Bagliori Dorati

 

Le parole “grande mostra” e “evento” non si possono proprio più sentire. Però come si fa quando apre una mostra davvero grande? Davvero memorabile? E che di sicuro rimarrà negli annali, come Bagliori Dorati?

Bagliori Dorati,  appena aperta agli Uffizi, è una mostra bellissima. Senza se e senza ma. Sicuramente tra le più belle allestite agli Uffizi negli ultimi millenni e altrettanto sicuramente la più meravigliosa mostra che si possa vedere da queste parti nelle prossime settimane e mesi.

 

Di cosa si tratta?  Di una mostra che raccoglie opere prodotte a Firenze o giù di lì nel periodo che va più o meno dal 1375 al 1440. Sono anni importantissimi, durante i quali lo stile elegante e ricercato detto Gotico Internazionale si intreccia ad altre ricerche che definiranno poi il Rinascimento. Anni di squisitissime vecchie idee e di grandi nuove idee, che permettono di esprimere al meglio le eccellenti capacità tecniche dei tanti artisti e dei tanti artigiani che lavorano a Firenze. E anni anche di grandi e importantissimi cantieri, da quello del Ghiberti per le porte del Battistero a quello di Brunelleschi per la cupola del Duomo.

 

 

Uno dei più grandi pregi di questa mostra è l’allestimento bellissimo che dà spazio alla voce di molti artisti e ricostruisce in modo meraviglioso la complessità dell’epoca. La sensazione è simile a quella di ascoltare un grande coro nel quale ogni singola voce canta in una sua tonalità, creando un insieme stupendo ed armonioso. E’ come se la mostra ci proiettasse indietro nel tempo, in una Firenze piena di lavori d’arte appena usciti di bottega: perché rende palpabile l’eccitamento e l’incrociarsi di commenti e di idee che ognuno di questi lavori suscitava negli artisti contemporanei.

 

Lo stile dominante alla fine del Trecento è chiamato Gotico Internazionale. Bagliori Dorati ci racconta come ogni artista declini secondo la sua sensibilità questo stile squisito ed elegante e come cerchi nuove strade espressive.  Le opere in mostra sono una più bella e mozzafiato dell’altra,  che si tratti di lavori di celeberrimi maestri – come Ghiberti, Lorenzo Monaco, Gentile da Fabriano, Masaccio, Paolo Uccello, il Beato Angelico – o di altri meno noti al grande pubblico.

 

L’allestimento, come si diceva, è eccezionale. Curatissimo, riesce ad essere veramente emozionante. Perché valorizza i lavori famosi e i meno noti con una sensibilità che è ovviamente frutto di un lungo e intenso amore dei curatori per le opere esposte, ed invita a una visita “slow” che regala emozioni impagabili e che rimarrà giustamente memorabile.

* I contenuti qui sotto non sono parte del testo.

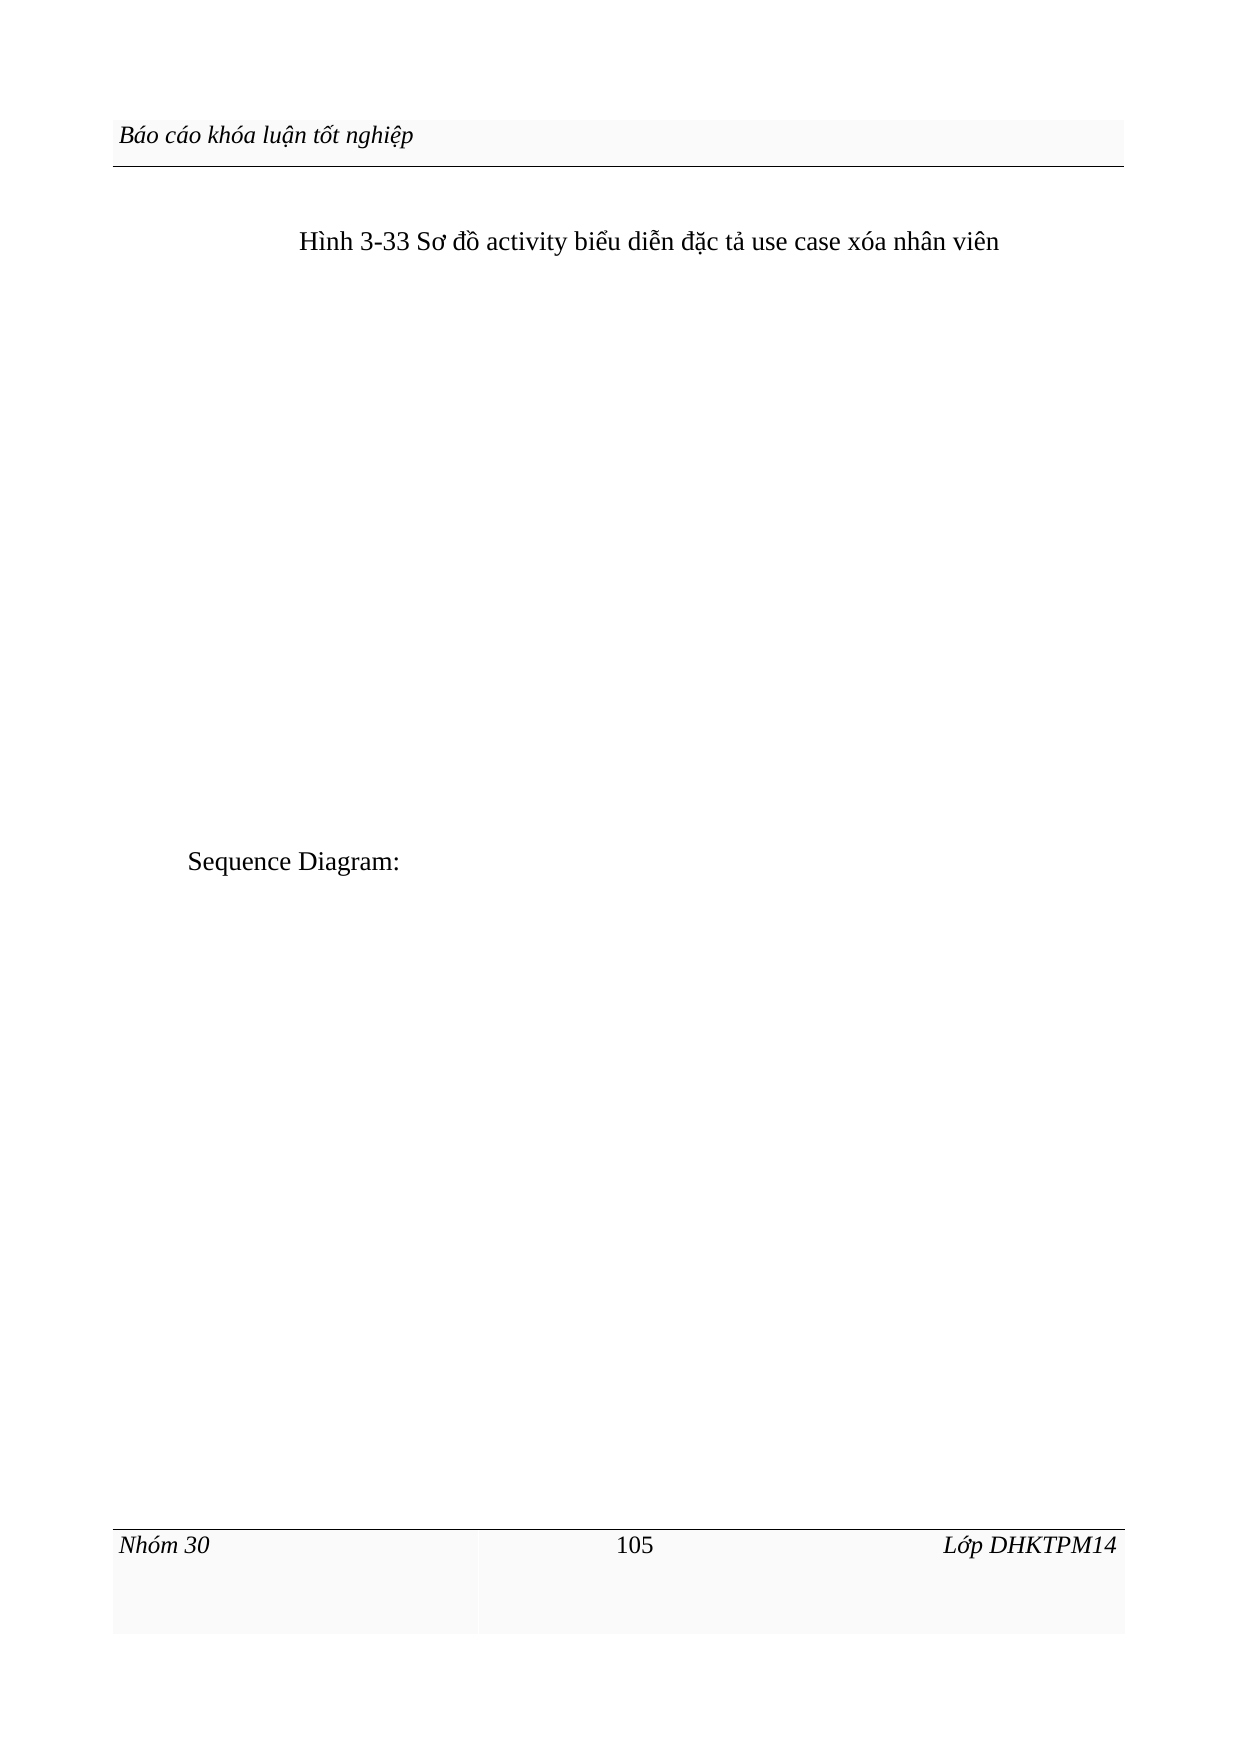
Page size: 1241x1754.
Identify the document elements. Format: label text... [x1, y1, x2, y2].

Come se tutto questo non bastasse, la mostra finisce poi con un “botto”, cioè con la grande Battaglia di San Romano di Paolo Uccello appena restaurata e tornata a uno splendore dimenticato.

 

Con quadri, sculture in bronzo, legno e marmo, codici miniati, lavori noti e altri raramente visti, Bagliori Dorati ricostruisce in maniera emozionante la ricchezza e la complessità dell’arte di quegli anni. E ci regala la meraviglia e la gioia di assistere al fervidissimo dialogo tra artisti, idee e committenti che ha dato vita a quelle meraviglie che hanno per sempre segnato Firenze.

Insomma, signori, in poche parole: questa è una mostra MERAVIGLIOSA.

Andate a visitarla. Da soli, in compagnia, con figli, nipoti. Ma andateci. Non lasciatela ai turisti. Non rischiate di perdere questa mostra strepitosissima. Né le sale nuove appena aperte, che accompagnano i visitatori all’ingresso di Bagliori Dorati.